About this exercise:
Consider the listing below. Extract exactly the lines from the line containing "covers the cost" to the line containing "1 – Three Port Air Gap", both included.
#####
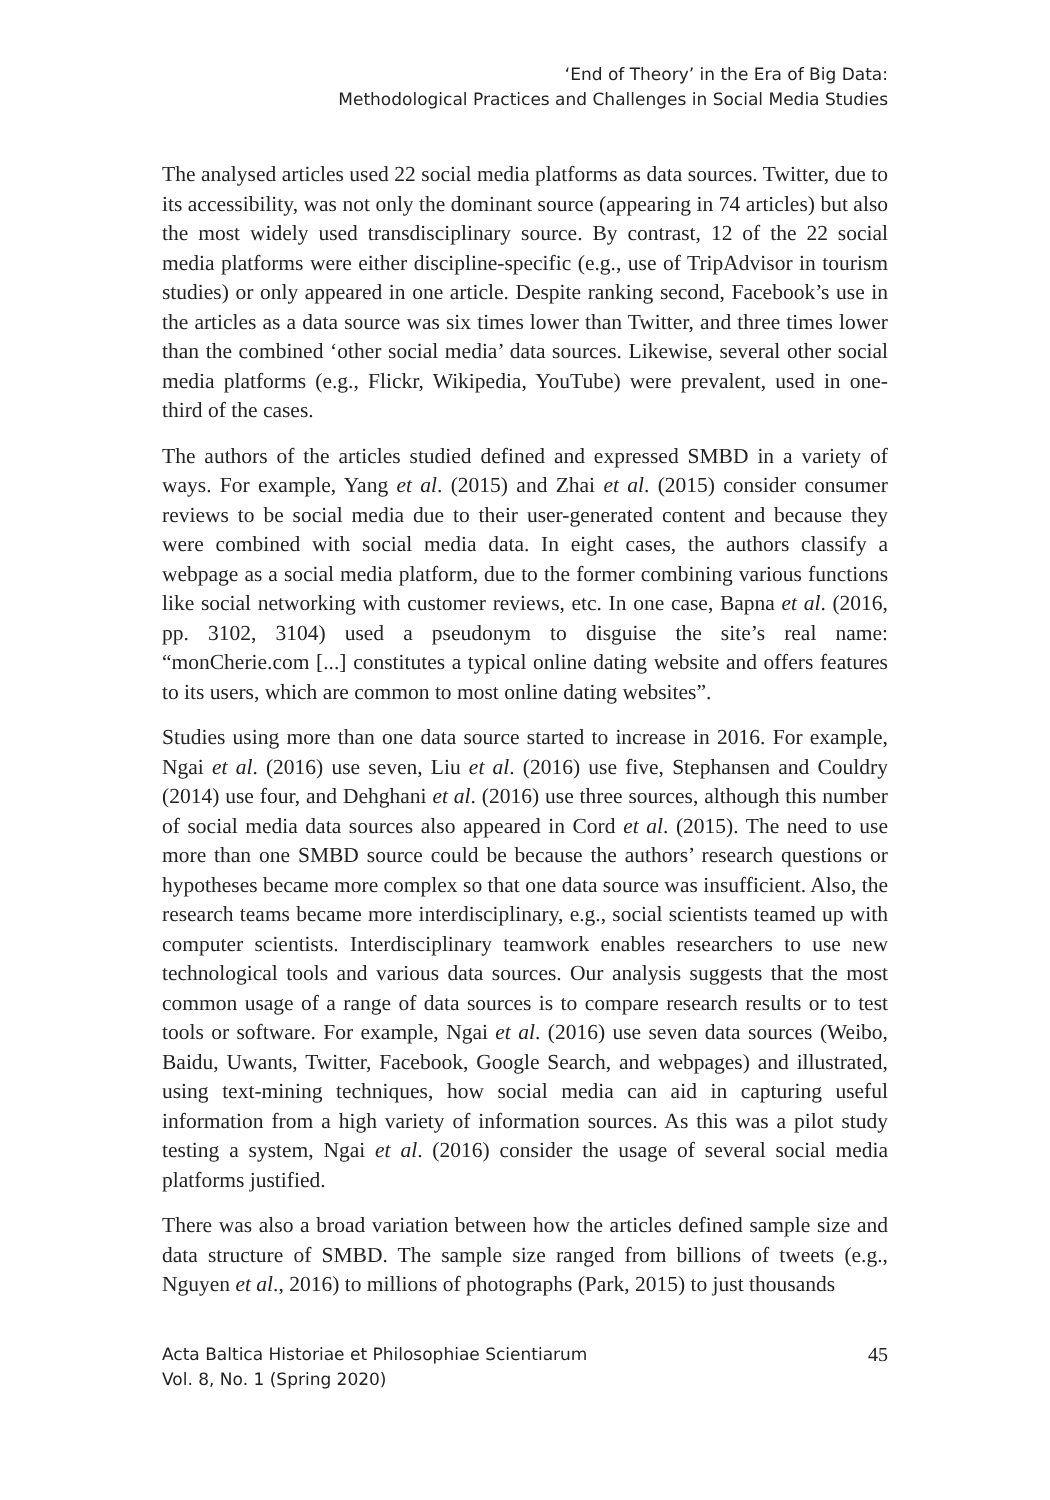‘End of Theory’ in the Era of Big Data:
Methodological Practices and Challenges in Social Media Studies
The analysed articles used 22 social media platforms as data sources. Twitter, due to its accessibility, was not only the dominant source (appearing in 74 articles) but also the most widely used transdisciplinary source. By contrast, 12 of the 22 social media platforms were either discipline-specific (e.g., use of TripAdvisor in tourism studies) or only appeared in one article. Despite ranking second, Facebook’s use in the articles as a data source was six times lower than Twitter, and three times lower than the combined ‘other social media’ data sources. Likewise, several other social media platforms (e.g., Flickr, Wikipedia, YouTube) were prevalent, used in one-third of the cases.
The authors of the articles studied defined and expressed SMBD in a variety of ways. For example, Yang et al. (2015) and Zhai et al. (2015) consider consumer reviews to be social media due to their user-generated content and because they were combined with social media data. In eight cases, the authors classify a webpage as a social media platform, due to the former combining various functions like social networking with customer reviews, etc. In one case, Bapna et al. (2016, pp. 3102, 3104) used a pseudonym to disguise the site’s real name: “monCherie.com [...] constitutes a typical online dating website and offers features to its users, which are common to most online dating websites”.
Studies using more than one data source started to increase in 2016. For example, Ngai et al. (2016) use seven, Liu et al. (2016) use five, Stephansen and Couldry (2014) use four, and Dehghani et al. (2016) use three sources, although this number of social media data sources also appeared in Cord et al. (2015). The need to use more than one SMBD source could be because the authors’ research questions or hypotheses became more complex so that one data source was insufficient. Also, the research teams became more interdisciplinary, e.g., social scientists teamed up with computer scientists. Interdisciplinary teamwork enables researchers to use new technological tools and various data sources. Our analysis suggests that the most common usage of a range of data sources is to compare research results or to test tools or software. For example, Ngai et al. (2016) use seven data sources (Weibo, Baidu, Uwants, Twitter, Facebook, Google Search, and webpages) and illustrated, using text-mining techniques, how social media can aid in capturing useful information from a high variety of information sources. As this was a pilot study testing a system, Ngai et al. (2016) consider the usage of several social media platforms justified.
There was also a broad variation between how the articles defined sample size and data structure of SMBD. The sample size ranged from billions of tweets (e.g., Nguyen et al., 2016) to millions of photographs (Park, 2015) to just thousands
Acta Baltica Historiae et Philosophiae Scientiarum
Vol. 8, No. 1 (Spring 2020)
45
#####
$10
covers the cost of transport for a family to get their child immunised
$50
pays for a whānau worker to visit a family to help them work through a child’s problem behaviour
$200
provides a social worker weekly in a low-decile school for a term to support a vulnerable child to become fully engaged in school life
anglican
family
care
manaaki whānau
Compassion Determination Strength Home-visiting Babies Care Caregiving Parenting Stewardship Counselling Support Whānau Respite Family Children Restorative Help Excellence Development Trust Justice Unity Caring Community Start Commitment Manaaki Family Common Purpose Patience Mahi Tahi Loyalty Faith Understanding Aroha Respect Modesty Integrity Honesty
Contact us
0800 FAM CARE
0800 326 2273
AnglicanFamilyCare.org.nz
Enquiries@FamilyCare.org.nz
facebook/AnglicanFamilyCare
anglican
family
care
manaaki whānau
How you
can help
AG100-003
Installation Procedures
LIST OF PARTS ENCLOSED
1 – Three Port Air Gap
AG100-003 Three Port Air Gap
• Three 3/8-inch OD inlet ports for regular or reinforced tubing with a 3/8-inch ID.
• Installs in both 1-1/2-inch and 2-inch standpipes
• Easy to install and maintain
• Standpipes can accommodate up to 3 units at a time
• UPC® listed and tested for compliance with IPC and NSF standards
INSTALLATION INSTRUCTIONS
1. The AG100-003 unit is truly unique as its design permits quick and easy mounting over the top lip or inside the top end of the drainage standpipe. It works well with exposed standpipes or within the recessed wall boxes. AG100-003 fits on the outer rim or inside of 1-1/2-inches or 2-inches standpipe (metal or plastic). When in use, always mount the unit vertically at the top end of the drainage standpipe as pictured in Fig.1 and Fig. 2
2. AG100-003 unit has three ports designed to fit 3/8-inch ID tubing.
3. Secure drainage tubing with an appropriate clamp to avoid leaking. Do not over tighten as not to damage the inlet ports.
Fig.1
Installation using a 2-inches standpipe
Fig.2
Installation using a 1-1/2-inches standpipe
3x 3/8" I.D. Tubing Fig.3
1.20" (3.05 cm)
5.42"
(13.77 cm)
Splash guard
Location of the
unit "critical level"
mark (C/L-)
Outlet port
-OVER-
#####
Response:
covers the cost of transport for a family to get their child immunised
$50
pays for a whānau worker to visit a family to help them work through a child’s problem behaviour
$200
provides a social worker weekly in a low-decile school for a term to support a vulnerable child to become fully engaged in school life
anglican
family
care
manaaki whānau
Compassion Determination Strength Home-visiting Babies Care Caregiving Parenting Stewardship Counselling Support Whānau Respite Family Children Restorative Help Excellence Development Trust Justice Unity Caring Community Start Commitment Manaaki Family Common Purpose Patience Mahi Tahi Loyalty Faith Understanding Aroha Respect Modesty Integrity Honesty
Contact us
0800 FAM CARE
0800 326 2273
AnglicanFamilyCare.org.nz
Enquiries@FamilyCare.org.nz
facebook/AnglicanFamilyCare
anglican
family
care
manaaki whānau
How you
can help
AG100-003
Installation Procedures
LIST OF PARTS ENCLOSED
1 – Three Port Air Gap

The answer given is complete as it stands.